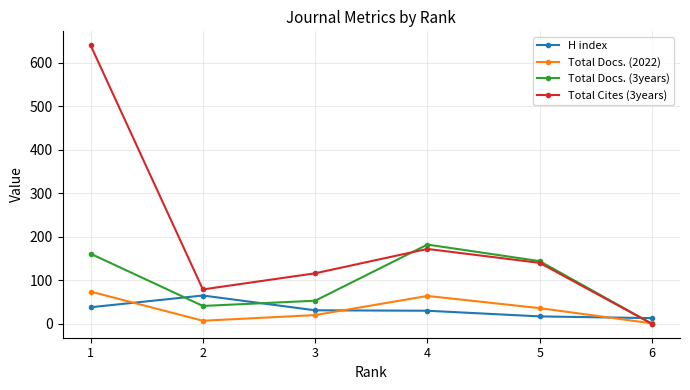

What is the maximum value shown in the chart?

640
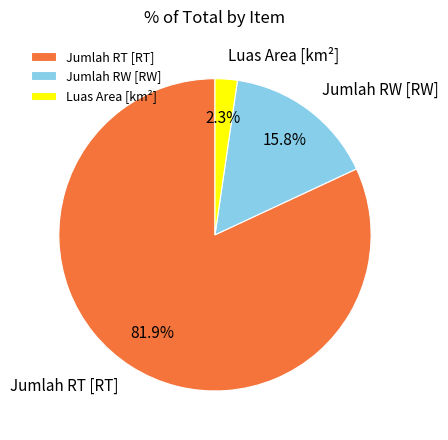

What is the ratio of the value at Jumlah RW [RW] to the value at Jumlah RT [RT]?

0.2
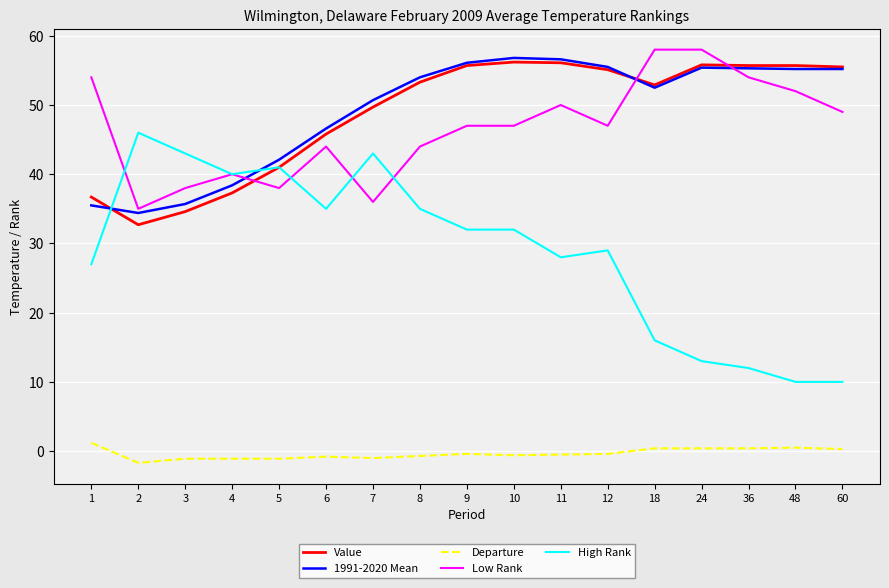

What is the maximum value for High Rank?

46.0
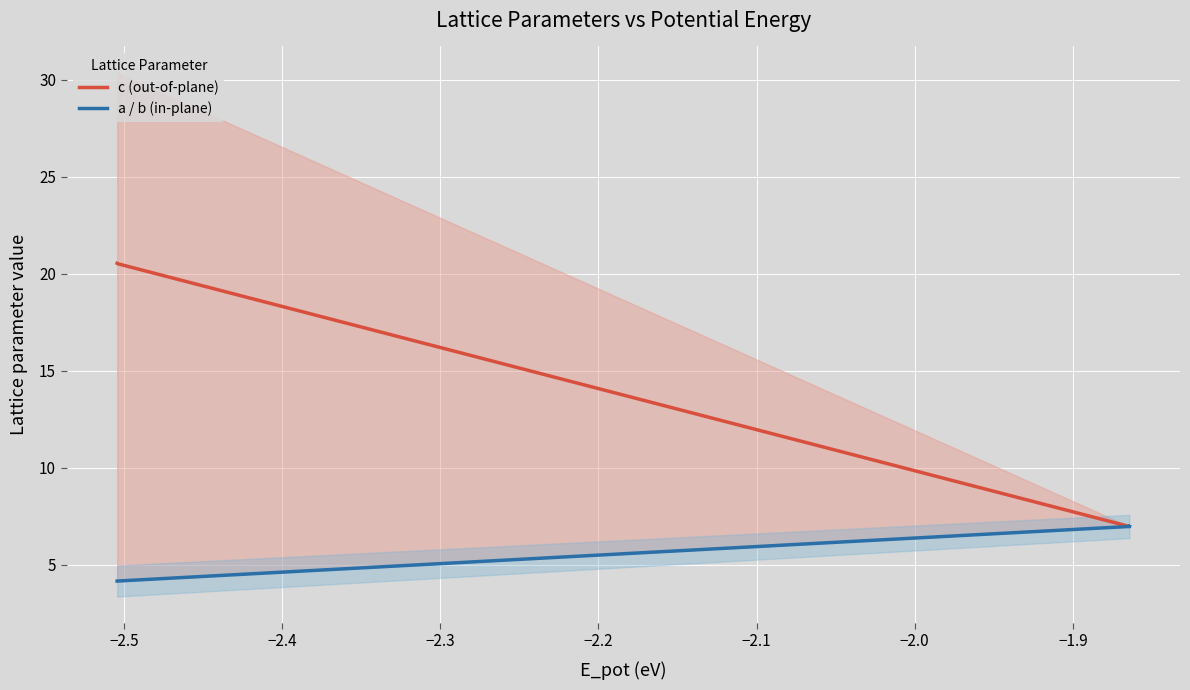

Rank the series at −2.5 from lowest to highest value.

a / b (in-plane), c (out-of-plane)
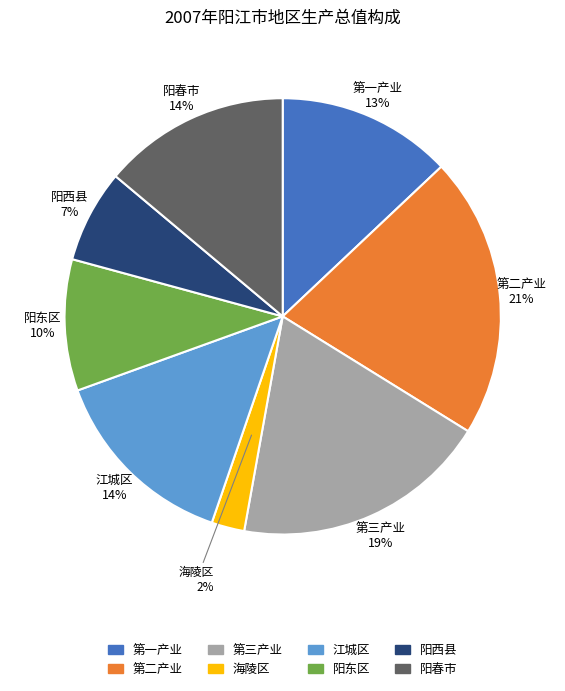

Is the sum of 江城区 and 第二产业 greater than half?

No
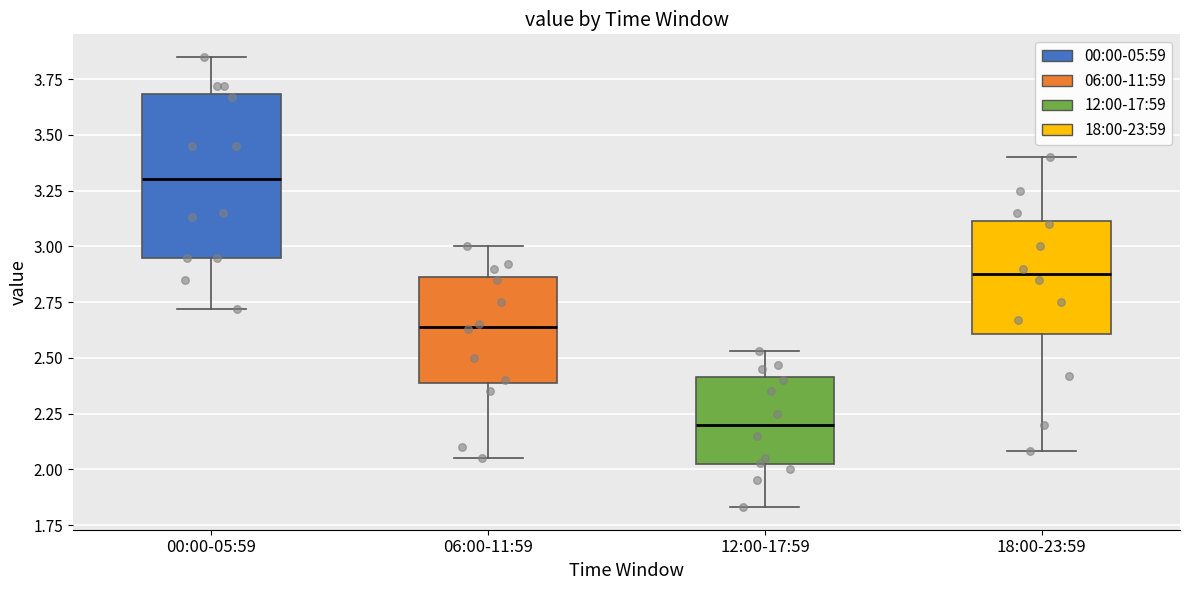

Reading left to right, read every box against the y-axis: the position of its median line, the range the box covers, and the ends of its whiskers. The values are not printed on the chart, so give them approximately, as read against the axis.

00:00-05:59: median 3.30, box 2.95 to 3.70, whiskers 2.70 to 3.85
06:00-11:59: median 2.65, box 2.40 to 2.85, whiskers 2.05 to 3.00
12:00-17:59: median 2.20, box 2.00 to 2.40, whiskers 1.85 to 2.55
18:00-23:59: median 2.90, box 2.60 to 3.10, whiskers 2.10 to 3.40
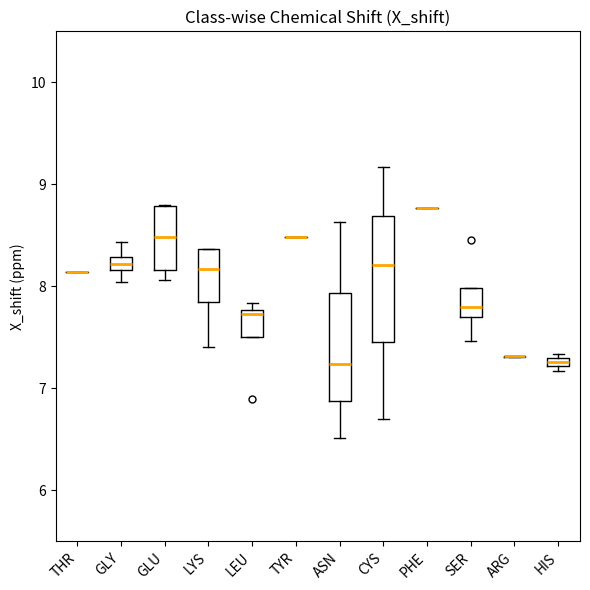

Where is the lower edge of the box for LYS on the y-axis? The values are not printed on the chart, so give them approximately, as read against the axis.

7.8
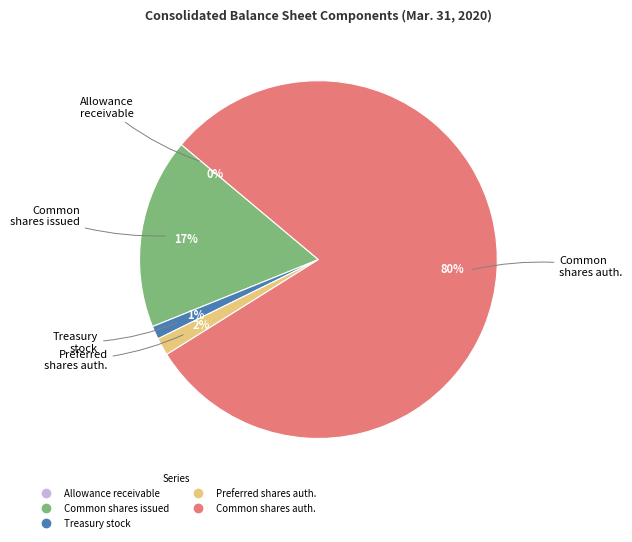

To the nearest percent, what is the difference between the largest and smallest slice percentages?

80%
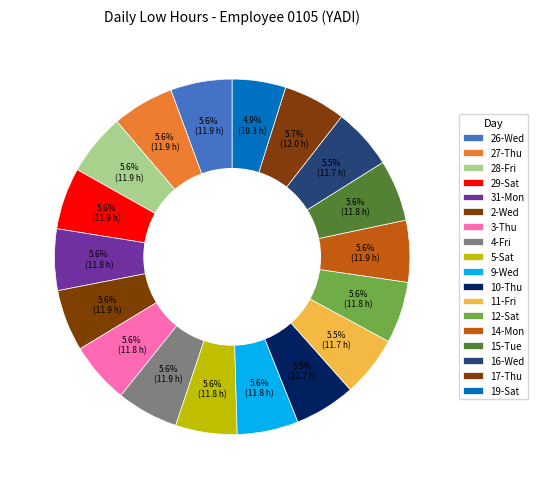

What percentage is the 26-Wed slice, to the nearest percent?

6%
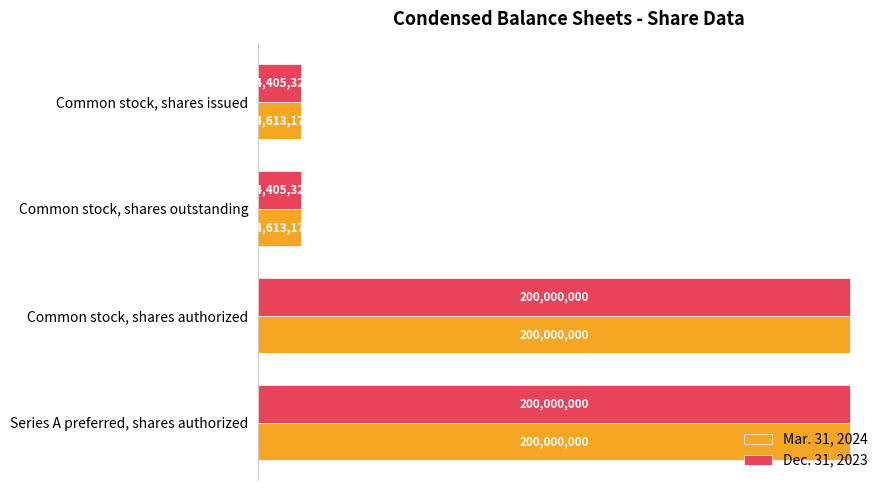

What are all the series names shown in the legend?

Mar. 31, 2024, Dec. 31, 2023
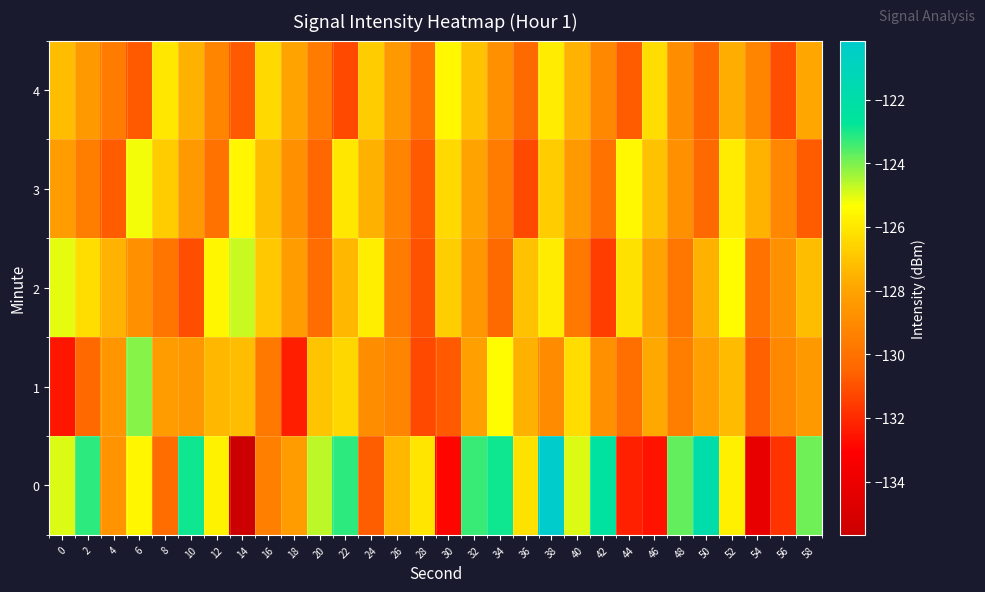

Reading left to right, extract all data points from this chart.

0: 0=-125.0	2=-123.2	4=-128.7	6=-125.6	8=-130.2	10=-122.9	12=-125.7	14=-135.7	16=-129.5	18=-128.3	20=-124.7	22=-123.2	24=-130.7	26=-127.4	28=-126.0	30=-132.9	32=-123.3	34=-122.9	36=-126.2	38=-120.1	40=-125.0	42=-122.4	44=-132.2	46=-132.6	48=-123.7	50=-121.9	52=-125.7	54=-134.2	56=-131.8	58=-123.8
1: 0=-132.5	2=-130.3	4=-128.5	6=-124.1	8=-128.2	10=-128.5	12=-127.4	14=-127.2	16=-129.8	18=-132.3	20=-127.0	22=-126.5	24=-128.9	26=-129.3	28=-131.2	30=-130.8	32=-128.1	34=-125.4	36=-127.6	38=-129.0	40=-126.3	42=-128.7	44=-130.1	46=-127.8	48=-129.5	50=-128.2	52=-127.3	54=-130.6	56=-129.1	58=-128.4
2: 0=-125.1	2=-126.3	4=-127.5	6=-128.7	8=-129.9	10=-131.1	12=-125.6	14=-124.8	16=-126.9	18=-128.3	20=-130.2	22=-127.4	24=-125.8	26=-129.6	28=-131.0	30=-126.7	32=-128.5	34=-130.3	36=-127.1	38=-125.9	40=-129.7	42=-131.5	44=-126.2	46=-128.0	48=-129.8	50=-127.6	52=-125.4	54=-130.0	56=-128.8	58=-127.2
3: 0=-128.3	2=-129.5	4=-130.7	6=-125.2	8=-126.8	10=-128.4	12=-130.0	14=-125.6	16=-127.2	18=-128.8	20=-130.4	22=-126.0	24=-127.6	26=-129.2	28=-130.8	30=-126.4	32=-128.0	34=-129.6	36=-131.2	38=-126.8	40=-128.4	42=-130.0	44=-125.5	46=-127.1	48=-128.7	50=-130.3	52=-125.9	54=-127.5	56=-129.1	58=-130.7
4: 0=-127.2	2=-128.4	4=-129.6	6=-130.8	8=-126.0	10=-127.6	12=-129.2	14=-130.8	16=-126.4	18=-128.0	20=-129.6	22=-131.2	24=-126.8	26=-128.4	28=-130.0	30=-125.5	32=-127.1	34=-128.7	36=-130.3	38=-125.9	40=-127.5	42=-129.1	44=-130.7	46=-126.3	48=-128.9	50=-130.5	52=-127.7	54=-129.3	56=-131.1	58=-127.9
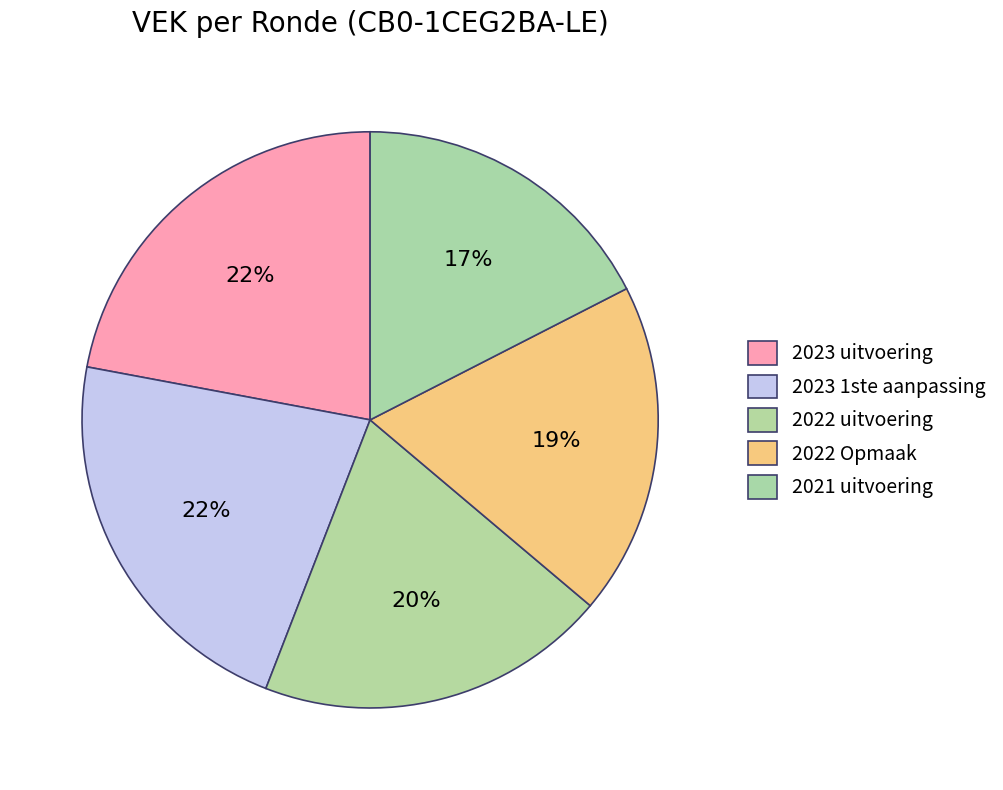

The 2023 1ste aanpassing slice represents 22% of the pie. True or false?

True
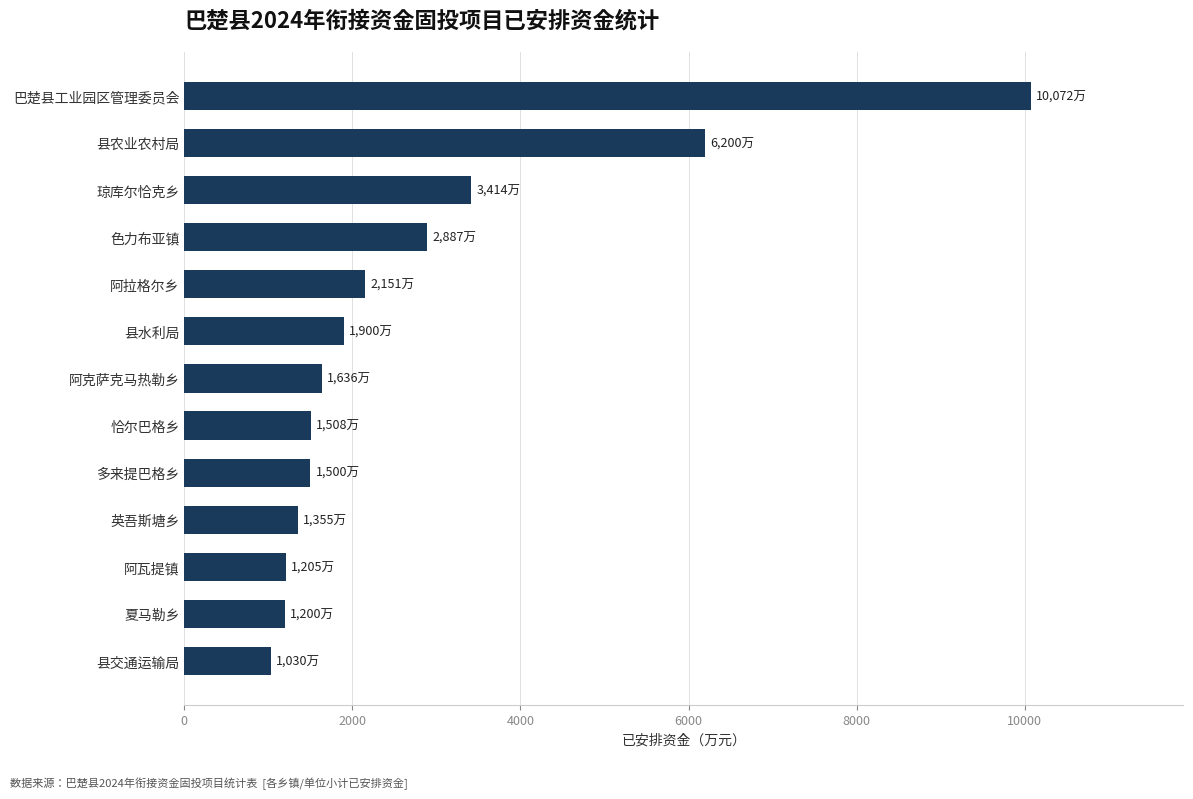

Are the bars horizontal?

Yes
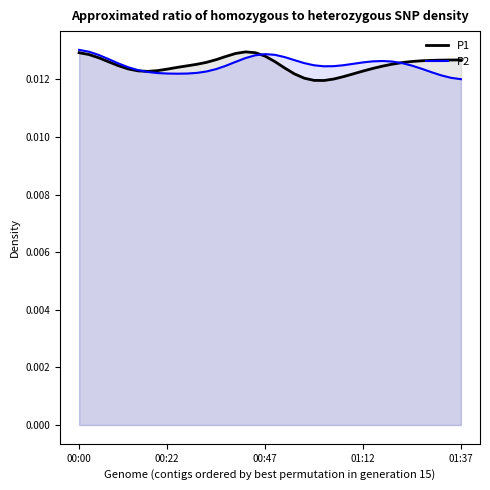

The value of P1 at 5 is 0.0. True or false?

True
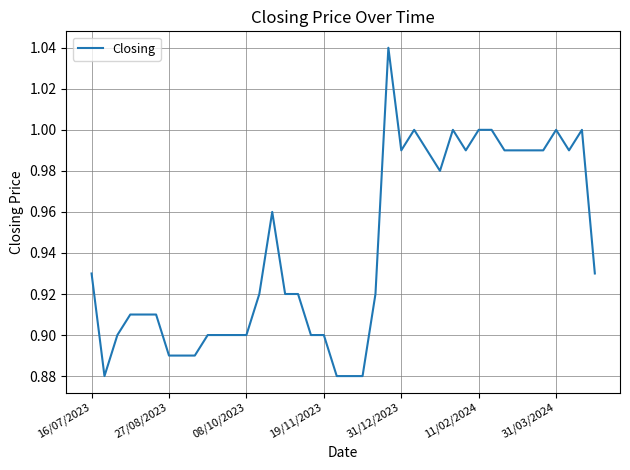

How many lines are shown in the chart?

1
######
Copy the part of the records above that opens with the line containing "Is the sum of 江城区 and 第二产业 greater than half?" and closes with the line containing "Reading left to right, extract", repeating each line unchanged. Leave the pictures out of your answer.

Is the sum of 江城区 and 第二产业 greater than half?

No

Reading left to right, read every box against the y-axis: the position of its median line, the range the box covers, and the ends of its whiskers. The values are not printed on the chart, so give them approximately, as read against the axis.

00:00-05:59: median 3.30, box 2.95 to 3.70, whiskers 2.70 to 3.85
06:00-11:59: median 2.65, box 2.40 to 2.85, whiskers 2.05 to 3.00
12:00-17:59: median 2.20, box 2.00 to 2.40, whiskers 1.85 to 2.55
18:00-23:59: median 2.90, box 2.60 to 3.10, whiskers 2.10 to 3.40

Where is the lower edge of the box for LYS on the y-axis? The values are not printed on the chart, so give them approximately, as read against the axis.

7.8

To the nearest percent, what is the difference between the largest and smallest slice percentages?

80%

What percentage is the 26-Wed slice, to the nearest percent?

6%

What are all the series names shown in the legend?

Mar. 31, 2024, Dec. 31, 2023

Reading left to right, extract all data points from this chart.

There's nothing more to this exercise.